La Justice, le foncier, la gendarmerie nationale et l’éducation complètent, par ailleurs, le Top 5 des domaines où il y a le plus grand nombre de doléances reçues par le Bianco. Un point souligné durant l’événement d’hier, du reste, est la corruption dans le secteur privé et les professions libérales qui se trouvent dans le Top 10 de la liste. À l’approche des échéances électorales, le boss du Bianco a, notamment, mis l’accent sur «la corruption politique», où le secteur privé est aux manettes. Sur les chiffres publiés hier, un a particulièrement attiré l’attention de l’assistance. Le Bianco rapporte que sept-cents-quarante personnes ont été déférées devant la Justice, en 2021. Seulement, cent-cinquante, soit 20%, ont été placées en détention préventive. Laza Eric Donat Andrianirina explique cela, en partie, par les cas qui font que «les conditions de lutte contre la corruption ne sont pas optimales».

Il cite, notamment, les tentatives d’ingérence. «Dès qu’il y a une convocation, tous nos téléphones se mettent à sonner. Il n’y a pas une personne convoquée qui ne solli­cite pas des connaissances pour intervenir», dénonce le patron du Bureau d’Ambohi­bao. Des tentatives d’esquive et des pressions, qui parasitent le travail des enquêteurs. Seulement, le numéro un du Bianco scande haut et fort que «l’indépendance ne se discute pas.

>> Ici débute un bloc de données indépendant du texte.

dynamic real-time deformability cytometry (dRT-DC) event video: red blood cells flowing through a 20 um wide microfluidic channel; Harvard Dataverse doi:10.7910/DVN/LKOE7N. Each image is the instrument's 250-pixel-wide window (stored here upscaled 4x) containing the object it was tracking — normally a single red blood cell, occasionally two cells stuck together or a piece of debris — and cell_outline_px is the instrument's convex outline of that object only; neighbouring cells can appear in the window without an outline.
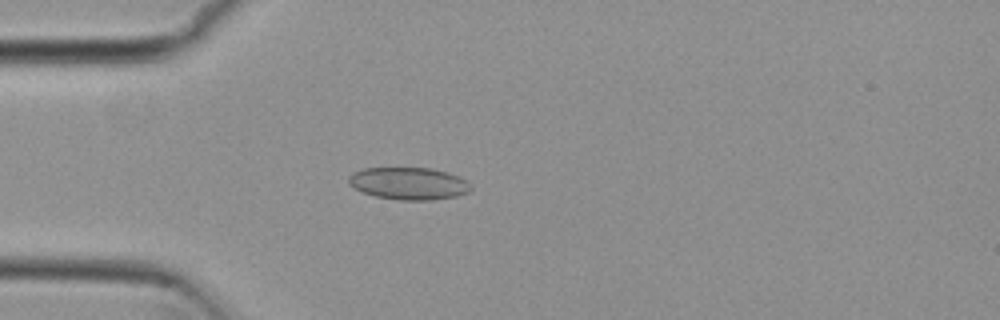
{"species": "common noctule bat (a hibernating species)", "species_latin": "Nyctalus noctula", "temperature_condition": "cold", "stored_images_in_passage": 41, "camera_frame_rate_fps": 3000, "um_per_image_px": 0.085, "animal": {"sex": "female", "body_mass_g": 29.2, "forearm_length_mm": 56.3}, "frame": {"image": 1, "passage_image": 2, "time_ms": 0.333, "image_size_px": [1000, 320], "cell_outline_px": [[472, 188], [468, 192], [456, 196], [432, 200], [400, 200], [376, 196], [352, 188], [348, 184], [348, 176], [352, 172], [364, 168], [432, 168], [448, 172], [464, 180]], "centroid_in_image_um": [34.69, 15.59], "position_along_channel_um": 50.3, "area_um2": 22.95}}
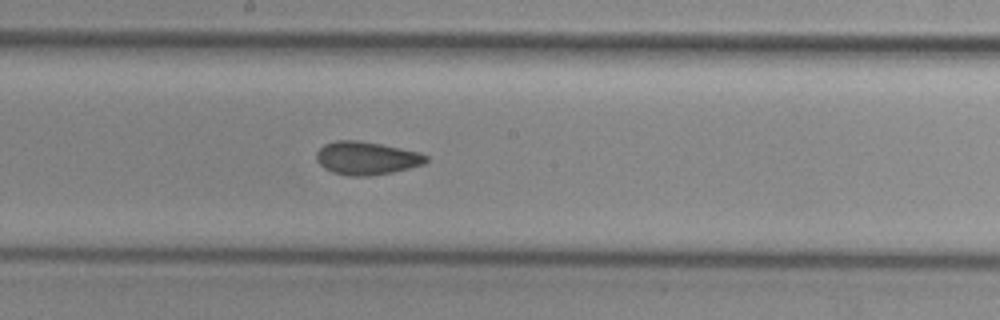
{"frame": {"image": 2, "passage_image": 16, "time_ms": 5.0, "image_size_px": [1000, 320], "cell_outline_px": [[428, 160], [424, 164], [392, 172], [372, 176], [348, 176], [332, 172], [324, 168], [316, 160], [316, 152], [324, 144], [336, 140], [360, 140], [420, 152], [428, 156]], "centroid_in_image_um": [31.14, 13.44], "position_along_channel_um": 217.1, "area_um2": 21.27}}
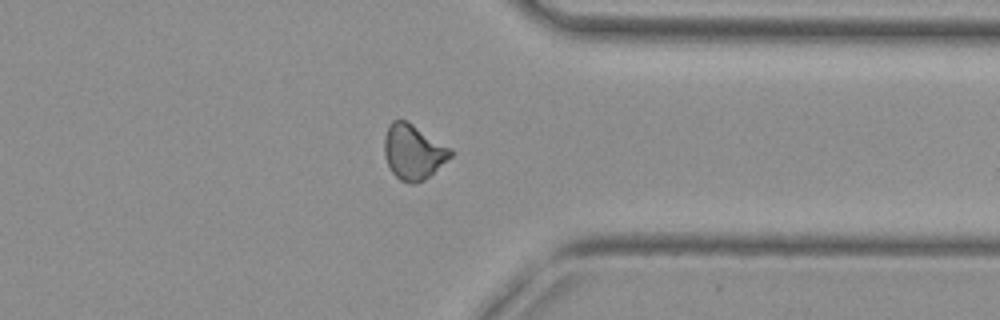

Elle s’affirme dans toutes les opérations que nous menons chaque jour». Bien qu’il atteste l’indépendance du BIANCO dans ses opérations, il souligne que «quand il opère, il doit interagir avec les autres acteurs. (…) nous avons besoin de l’appui des autres pour mener à bien nos opérations, surtout pour la découverte de la vérité», déclare-t-il.

Pour rassurer, Laza Eric Donat Andrianirina atteste que le Bureau «mène des investigations à charge et à décharge, puisque c’est la norme d’une enquête professionnelle». Sur sa lancée, il fait part du regret que les dénonciations publiques matraquées sur les réseaux sociaux, entre autres, compliquent les enquêtes «puisque les personnes pointées ont le temps d’effacer les traces de leurs présumés méfaits. Alors lorsque nous procédons à des saisines d’initiative, il n’y a plus des éléments de preuves pour pouvoir engager des poursuites».

Face aux différents obstacles pour parvenir à la traduction en justice d’un présumé acte de corruption ou de délits connexes, le Bianco a trouvé une parade. Depuis l’année dernière, affirme Laza Eric Donat Andrianirina, l’approche par constatation en flagrant délit est privilégiée. Une option pour ne laisser aucun échappatoire aux corrompus et corrupteurs.